Efermo yo?

No, médico. No es propio de tu arte el curar esta calentura. Te engañas, o son falaces sus síntomas. El fuego que arde en mi seno es inmenso. No creas que para mitigarlo basten tus bebidas. Aunque bebiese el Rio Rhin entero, no sentiría alivio alguno.

Tú dices que esta fiebre es causa de los accesos a que se abandona mi mente de tiempo en tiempo. ¿Y qué? ¿Parécete acaso que yo deliro? Tú me calumnias. Mi razón es tan sólida como puede serlo la de otro hombre. Mi alma contempla un objeto... ¡Ah! Tú no sabes qué objeto contempla, y con cuánta intensidad...

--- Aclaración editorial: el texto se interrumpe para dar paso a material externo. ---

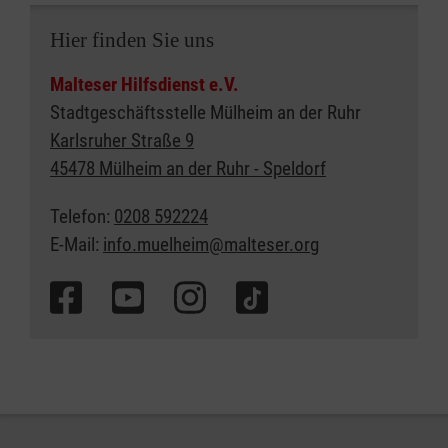
Hier finden Sie uns
Malteser Hilfsdienst e.V.
Stadtgeschäftsstelle Mülheim an der Ruhr
Karlsruher Straße 9
45478 Mülheim an der Ruhr - Speldorf
Telefon:
0208 592224
E-Mail:
info.muelheim@malteser.org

Fija los ojos en el sol en un mediodía de julio. Mira con detención su brillante disco, y recoge dentro de tus pupilas su inmenso resplandor. Titubearás dentro de poco, y los objetos que te rodean desaparecerán pronto de tu vista.

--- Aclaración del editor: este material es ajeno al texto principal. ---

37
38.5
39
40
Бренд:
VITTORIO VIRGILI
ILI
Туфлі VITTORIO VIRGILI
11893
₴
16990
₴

¡He aquí mi situación! Lleno enteramente del caro objeto por el cual vivo, mi corazón no enferma como pretendes. Guarda, pues, para los miserables sepultados en el lecho del dolor tu ciencia, si alguna tienes, y tus cuidados. Nunca habrás visto otro hombre más sano que yo.

¿Y sería posible que un hombre enfermo amase como yo amo? Existo todo en ella, no veo más que a ella; no busco, no quiero otra cosa...

¡Crueles! Dejadme en mi felicidad, acaso hago mal a alguien con este amor que siento, que mas da si vivo engañado. Si yo diese un paso atrás, entonces tal vez necesitaría de los socorros de vuestro arte. Pero no, serían inútiles: moriría.